Friday, June 17, 2016

Evidence of a Mesoproterozoic/Neoproterozoic Eukaryote Diversification in Africa

A diverse and exquisitely preserved organic-walled microfossil assemblage from the Meso–Neoproterozoic Mbuji-Mayi Supergroup (Democratic Republic of Congo) and implications for Proterozoic biostratigraphy


Baludikay et al


A well preserved and diversified microfossil assemblage is reported from the Meso–Neoproterozoic Mbuji-Mayi Supergroup in the Kasai oriental Province, central part of Democratic Republic of Congo. A total of 49 taxa belonging to 27 genera were identified, including 11 species of unambiguous eukaryotes, 10 species of possible eukaryotes or prokaryotes and 28 species of probable bacteria.
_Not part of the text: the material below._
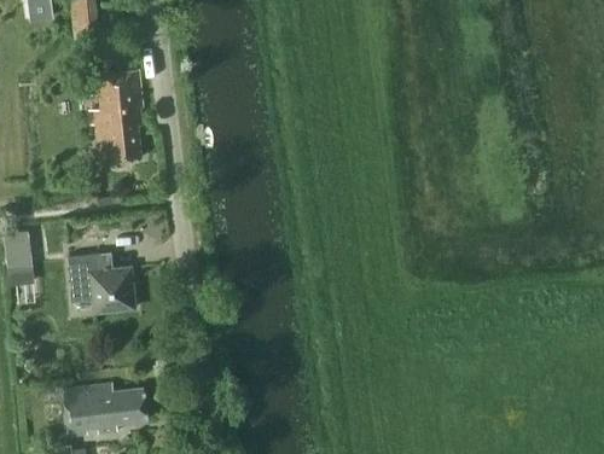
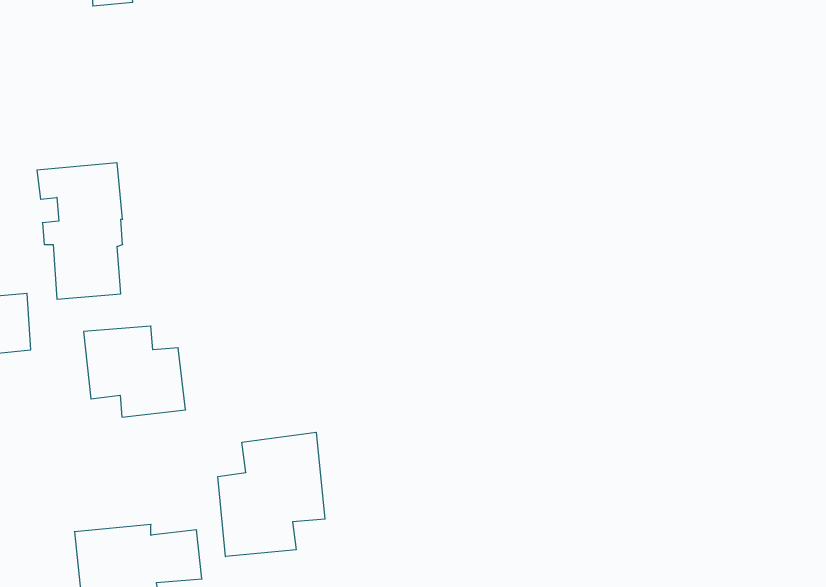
building: [86,72,143,163] -> [37,163,123,299]
building: none -> [218,432,325,557]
This assemblage is more diverse than previously reported but includes taxa reported in coeval worldwide assemblages. It is characterized by abundant sphaeromorphs, filamentous colonial aggregates and filamentous forms, as well as a relatively low diversity of acanthomorphs including the Late Mesoproterozoic and Early Neoproterozoic index fossil – Trachyhystrichosphaera aimika – reported for the first time in Central Africa. This species co-occurs with other taxa also reported for the first time in Africa: Trachyhystrichosphaera botula, Jacutianema solubila, cf. Tappania sp., Valeria elongata and numerous other taxa. Correlation with other geochronologically constrained successions that contain Trachyhystrichosphaera confirms T. aimika as promising index fossil to define the Late Mesoproterozoic–Early Neoproterozoic interval. The available biostratigraphic data enable to suggest a minimum Tonian age for the Mbuji-Mayi Supergroup. This age is consistent with the published and new geochronological data. Comparison with worldwide Proterozoic assemblages permits to define microfossil assemblages useful for biostratigraphy. This study significantly improves our understanding of the diversity of the Late Mesoproterozoic–Early Neoproterozoic biosphere, and in particular the diversification of early eukaryotes, preserved in the Democratic Republic of Congo rock record and more broadly in Africa where micropaleontological investigations are sparse.